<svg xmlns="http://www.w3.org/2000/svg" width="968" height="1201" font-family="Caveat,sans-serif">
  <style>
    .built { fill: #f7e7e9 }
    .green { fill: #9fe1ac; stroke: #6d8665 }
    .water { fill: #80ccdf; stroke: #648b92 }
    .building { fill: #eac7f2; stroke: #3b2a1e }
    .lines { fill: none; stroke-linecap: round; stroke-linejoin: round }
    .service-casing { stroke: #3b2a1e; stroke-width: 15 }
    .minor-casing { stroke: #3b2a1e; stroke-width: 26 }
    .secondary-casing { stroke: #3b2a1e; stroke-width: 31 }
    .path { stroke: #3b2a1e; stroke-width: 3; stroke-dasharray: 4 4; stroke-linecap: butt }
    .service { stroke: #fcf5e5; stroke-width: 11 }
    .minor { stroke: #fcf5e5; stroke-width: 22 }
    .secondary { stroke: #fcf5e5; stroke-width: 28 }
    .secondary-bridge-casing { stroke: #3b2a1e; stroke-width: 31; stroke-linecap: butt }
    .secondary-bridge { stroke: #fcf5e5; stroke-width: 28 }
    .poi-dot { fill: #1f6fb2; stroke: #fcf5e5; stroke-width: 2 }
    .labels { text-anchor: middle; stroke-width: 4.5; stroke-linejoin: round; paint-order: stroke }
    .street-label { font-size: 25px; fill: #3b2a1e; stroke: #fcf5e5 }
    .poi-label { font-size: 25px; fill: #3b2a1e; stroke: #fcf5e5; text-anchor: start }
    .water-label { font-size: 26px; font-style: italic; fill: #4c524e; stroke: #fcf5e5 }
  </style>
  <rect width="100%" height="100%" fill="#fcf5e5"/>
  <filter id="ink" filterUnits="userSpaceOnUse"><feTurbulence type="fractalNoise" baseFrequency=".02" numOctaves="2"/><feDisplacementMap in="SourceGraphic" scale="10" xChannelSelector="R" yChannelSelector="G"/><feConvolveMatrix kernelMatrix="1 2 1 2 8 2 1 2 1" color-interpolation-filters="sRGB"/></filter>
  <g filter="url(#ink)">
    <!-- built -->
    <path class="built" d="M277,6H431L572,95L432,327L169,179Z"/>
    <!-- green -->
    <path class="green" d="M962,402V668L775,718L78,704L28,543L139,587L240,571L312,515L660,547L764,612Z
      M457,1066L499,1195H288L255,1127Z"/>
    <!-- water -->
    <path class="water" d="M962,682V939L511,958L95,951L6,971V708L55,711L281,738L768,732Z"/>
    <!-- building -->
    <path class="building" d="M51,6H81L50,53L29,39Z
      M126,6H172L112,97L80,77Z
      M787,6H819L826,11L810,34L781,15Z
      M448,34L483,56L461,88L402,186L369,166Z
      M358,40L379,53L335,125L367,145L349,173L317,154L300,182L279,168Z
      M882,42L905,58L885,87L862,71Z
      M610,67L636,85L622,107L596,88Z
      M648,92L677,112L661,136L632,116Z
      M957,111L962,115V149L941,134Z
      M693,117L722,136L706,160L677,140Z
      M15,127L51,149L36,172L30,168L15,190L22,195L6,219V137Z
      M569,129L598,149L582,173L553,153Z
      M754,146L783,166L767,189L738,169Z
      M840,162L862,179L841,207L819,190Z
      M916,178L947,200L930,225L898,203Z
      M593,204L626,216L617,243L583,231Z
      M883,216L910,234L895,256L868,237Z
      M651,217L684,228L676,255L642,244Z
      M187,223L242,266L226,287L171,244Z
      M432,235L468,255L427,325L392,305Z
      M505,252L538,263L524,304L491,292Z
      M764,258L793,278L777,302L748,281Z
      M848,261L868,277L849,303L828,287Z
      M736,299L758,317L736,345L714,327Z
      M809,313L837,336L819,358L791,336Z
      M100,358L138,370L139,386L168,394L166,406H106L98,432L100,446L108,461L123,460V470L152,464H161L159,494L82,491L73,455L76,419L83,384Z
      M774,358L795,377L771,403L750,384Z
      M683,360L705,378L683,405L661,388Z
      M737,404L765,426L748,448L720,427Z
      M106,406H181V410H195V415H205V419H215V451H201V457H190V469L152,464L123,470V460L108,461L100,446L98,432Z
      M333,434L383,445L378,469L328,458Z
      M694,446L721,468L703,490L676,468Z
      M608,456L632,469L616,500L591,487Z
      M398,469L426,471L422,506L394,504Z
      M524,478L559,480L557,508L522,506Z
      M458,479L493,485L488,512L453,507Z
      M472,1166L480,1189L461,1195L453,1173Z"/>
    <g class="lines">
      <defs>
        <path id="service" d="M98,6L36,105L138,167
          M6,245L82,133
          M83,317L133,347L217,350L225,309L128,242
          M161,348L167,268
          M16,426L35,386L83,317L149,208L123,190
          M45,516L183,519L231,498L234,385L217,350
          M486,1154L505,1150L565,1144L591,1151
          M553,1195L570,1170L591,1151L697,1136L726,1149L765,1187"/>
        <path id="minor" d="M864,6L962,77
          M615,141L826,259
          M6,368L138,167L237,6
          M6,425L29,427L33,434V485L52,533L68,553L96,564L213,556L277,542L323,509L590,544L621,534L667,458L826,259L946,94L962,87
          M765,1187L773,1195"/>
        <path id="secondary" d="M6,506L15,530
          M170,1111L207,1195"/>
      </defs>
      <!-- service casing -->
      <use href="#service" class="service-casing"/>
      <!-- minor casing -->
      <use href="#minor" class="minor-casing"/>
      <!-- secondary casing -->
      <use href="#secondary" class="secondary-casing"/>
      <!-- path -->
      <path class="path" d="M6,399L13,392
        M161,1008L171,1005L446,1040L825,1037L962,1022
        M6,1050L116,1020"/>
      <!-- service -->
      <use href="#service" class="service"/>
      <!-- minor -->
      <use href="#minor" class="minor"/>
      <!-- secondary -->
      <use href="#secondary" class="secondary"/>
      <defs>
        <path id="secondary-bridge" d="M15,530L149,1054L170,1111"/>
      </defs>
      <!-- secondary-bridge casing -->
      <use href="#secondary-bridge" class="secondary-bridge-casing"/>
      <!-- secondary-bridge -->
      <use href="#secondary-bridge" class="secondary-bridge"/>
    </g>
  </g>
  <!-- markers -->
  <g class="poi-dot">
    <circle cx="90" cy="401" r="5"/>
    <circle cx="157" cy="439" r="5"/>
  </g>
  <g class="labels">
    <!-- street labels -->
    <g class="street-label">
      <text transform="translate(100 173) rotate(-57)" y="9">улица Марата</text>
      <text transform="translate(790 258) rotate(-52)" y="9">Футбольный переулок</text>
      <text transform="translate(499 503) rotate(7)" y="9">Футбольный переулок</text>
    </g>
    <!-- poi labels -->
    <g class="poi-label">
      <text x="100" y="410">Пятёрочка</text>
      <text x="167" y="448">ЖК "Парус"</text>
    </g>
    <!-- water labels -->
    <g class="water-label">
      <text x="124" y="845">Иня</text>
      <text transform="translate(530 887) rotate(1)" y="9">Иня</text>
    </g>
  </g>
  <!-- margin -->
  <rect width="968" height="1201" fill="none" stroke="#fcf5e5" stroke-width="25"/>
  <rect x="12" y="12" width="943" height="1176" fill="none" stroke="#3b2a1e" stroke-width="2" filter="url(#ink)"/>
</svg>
···
WORK ORDER: Check every line above for the word "linejoin" and copy those that have it.

ANSWER BOX:
    .lines { fill: none; stroke-linecap: round; stroke-linejoin: round }
    .labels { text-anchor: middle; stroke-width: 4.5; stroke-linejoin: round; paint-order: stroke }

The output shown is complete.